* **Job**
Your reply should reproduce all the data below exactly while excluding the pictures.

* **Items from a dataset**
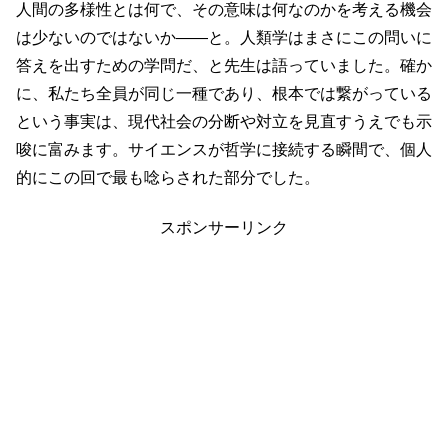
人間の多様性とは何で、その意味は何なのかを考える機会
は少ないのではないか――と。人類学はまさにこの問いに
答えを出すための学問だ、と先生は語っていました。確か
に、私たち全員が同じ一種であり、根本では繋がっている
という事実は、現代社会の分断や対立を見直すうえでも示
唆に富みます。サイエンスが哲学に接続する瞬間で、個人
的にこの回で最も唸らされた部分でした。
スポンサーリンク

* **Expected answer**
人間の多様性とは何で、その意味は何なのかを考える機会
は少ないのではないか――と。人類学はまさにこの問いに
答えを出すための学問だ、と先生は語っていました。確か
に、私たち全員が同じ一種であり、根本では繋がっている
という事実は、現代社会の分断や対立を見直すうえでも示
唆に富みます。サイエンスが哲学に接続する瞬間で、個人
的にこの回で最も唸らされた部分でした。
スポンサーリンク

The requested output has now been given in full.